Sou branco e bem de vida. Nunca posso me julgar capaz de entender o que é que se passa na cabeça de uma pessoa que sofre de atitudes racistas. Tenho muito cuidado para policiar meus movimentos, desde que me dou por gente, para não cometer erros e gafes pois sou, invariavelmente, fruto da sociedade racista na qual estou inserido.
Não tive colegas negros na faculdade. Sempre estranhei e me incomodei com isso. Entraram dois na turma depois da minha, e gostava muito de um, e muito pouco do outro – esse último, pretencioso, orgulhoso e, francamente, muito anti-social pro meu gosto.
Entendo pouco qual é meu raciocíno com relação a questão racial. Não me lembro ter tido, em qualquer momento na minha vida, uma cabeça que relativizava atitudes e movimentos alheios baseado na quantidade de melalina na epiderme de cada um. Tive pais que jamais questionaram a cor de ninguém, e aprendi a falta de importância que isso tem no nosso dia-a-dia e na maneira como lidamos com todos ao nosso redor.

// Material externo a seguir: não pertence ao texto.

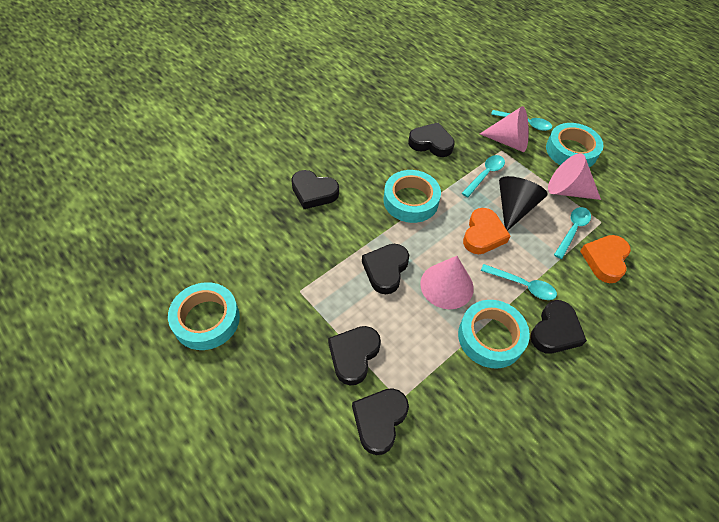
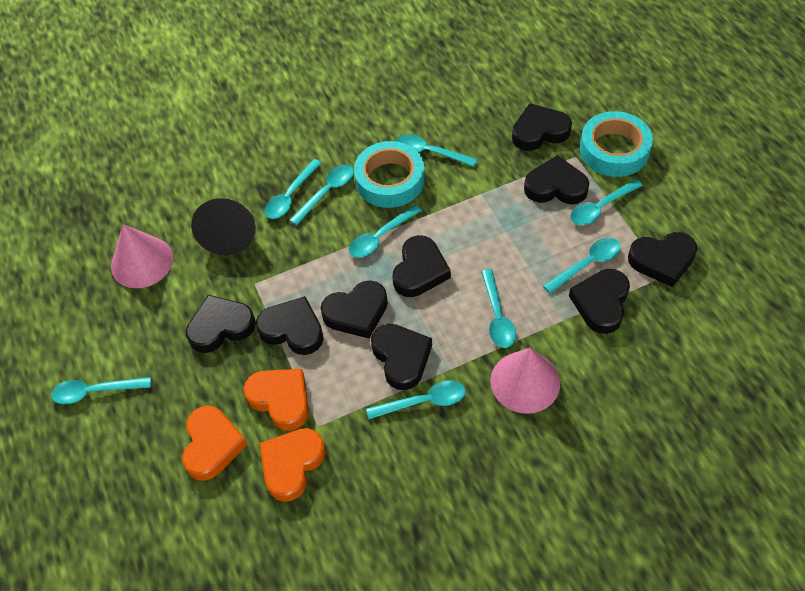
black heart: 6 -> 9
orange heart: 2 -> 3
pink cone: 3 -> 2
turquoise spoon: 4 -> 9
turquoise tape: 4 -> 2

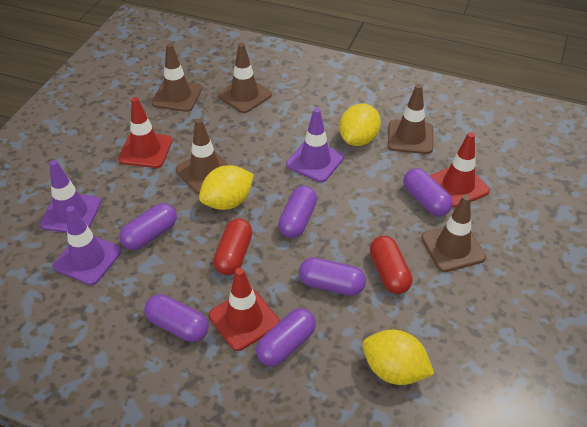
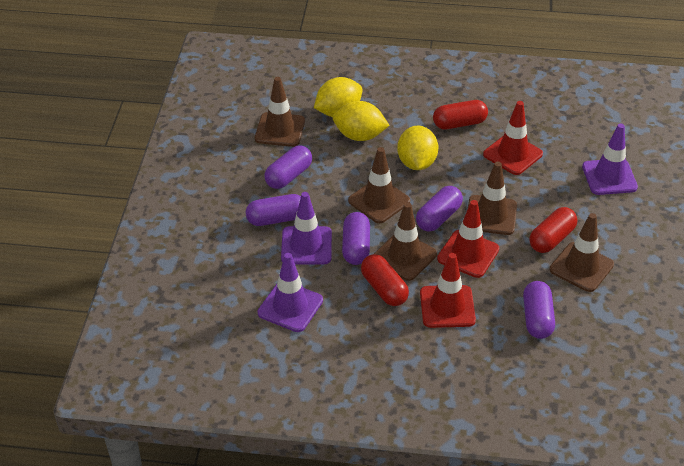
purple capsule: 6 -> 5
red capsule: 2 -> 3

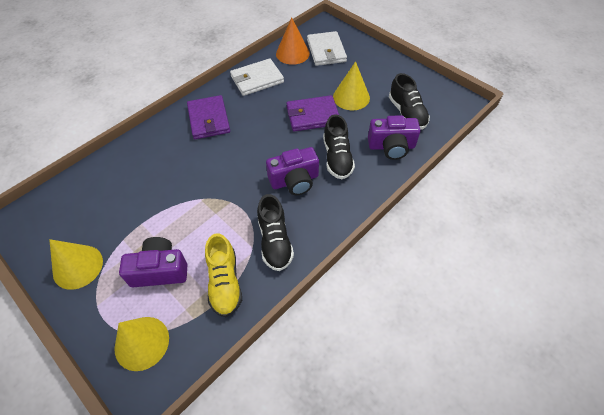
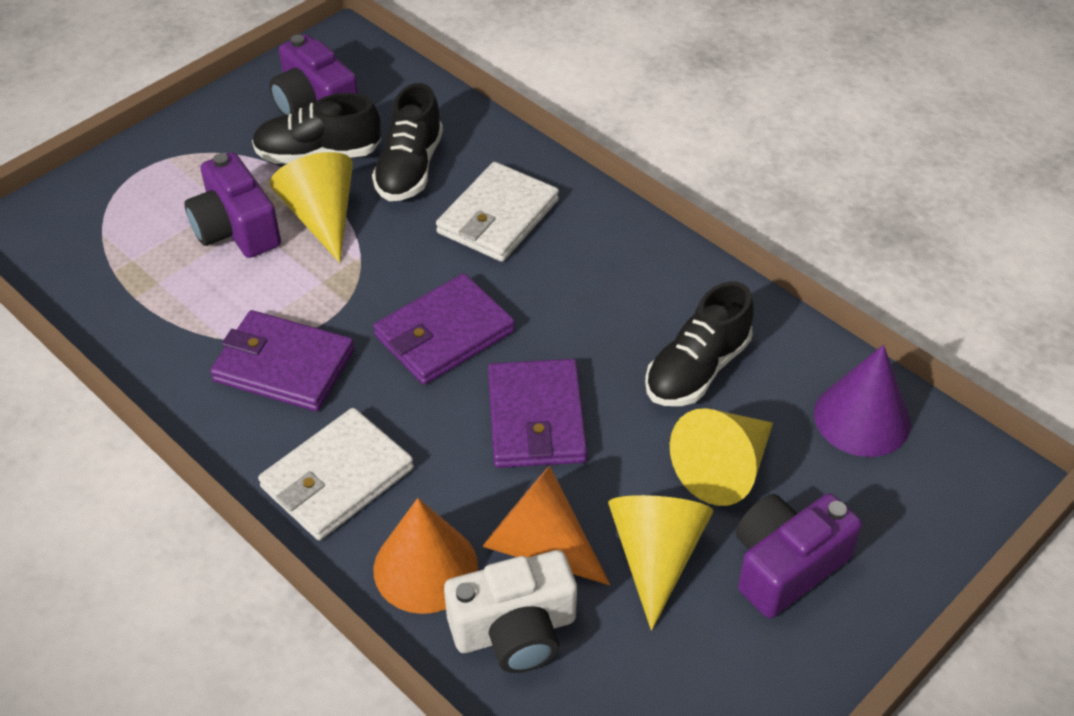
orange cone: 1 -> 2
purple cone: 0 -> 1
purple wallet: 2 -> 3
white camera: 0 -> 1
yellow shoe: 1 -> 0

Fui ensinado a ser cordial, educado e respeito com todos. Não deixo de tratar meus pais de senhor e senhora. Não deixo de pedir direções na rua a qualquer pessoa sem tratá-los de senhor e senhora, quando mais velhos, ou de ‘amigo’ quando aplicável.
Acho a cor negra de pele incrivelmente bonita. Aquela pele negra azul petróleo lindíssima, que me dá uma inveja incrível de não ter. Como também acho asiáticos interessantíssimos. Lembro vividamente de uma amiga de pais indianos na Inglaterra que era, pra mim, disparada uma das pessoas mais lindas que já vi em toda a vida. Sempre enxerguei as diferenças físicas de cada pessoa como um quê a mais para me interessar por ela, nunca me distanciar ou fazer julgamentos precipitados sobre a mesma.
Não consigo passar numa rua e mudar de calçada porque tem alguém de certo tom de pele vindo na minha direção. Me dá nojo só de pensar que isso passe pela cabeça de tanta gente. Só fui assaltado uma vez, e roubado outra única vez. Em ambas a quantidade de melanina no organismo dos meliantes era menor que a minha.
Todas as minha empregadas eram de maior coeficiente de melanina que eu. Sempre tive claro na minha cabeça o respeito por todas elas, pelas ordens e hierarquia que todas exerciam sobre mim – sempre serviram mais de babá do que efetivamente de empregadas. Me decepcionei muito com duas delas, pelas atitudes levianas e pelos furtos. Foi como se um membro da família me traísse. Na verdade, foi exatamente um membro da família me traindo.
Em casa nunca tivemos ordens de divisão do espaço da casa para empregadas. Nunca tivemos horários a serem seguidos por elas. Tinham liberdade (que coisa horrível de descrever, como se fosse uma benção dada pela minha família) para tudo. Ainda sim entendo o que é ter uma empregada 24/7 em casa. Por isso mesmo sempre houve uma grande preocupação do meu progenitor de seguir fielmente a CLT, com folgas, INSS e todo e qualquer outro benefício garantido por lei às ‘assistentes de casa’.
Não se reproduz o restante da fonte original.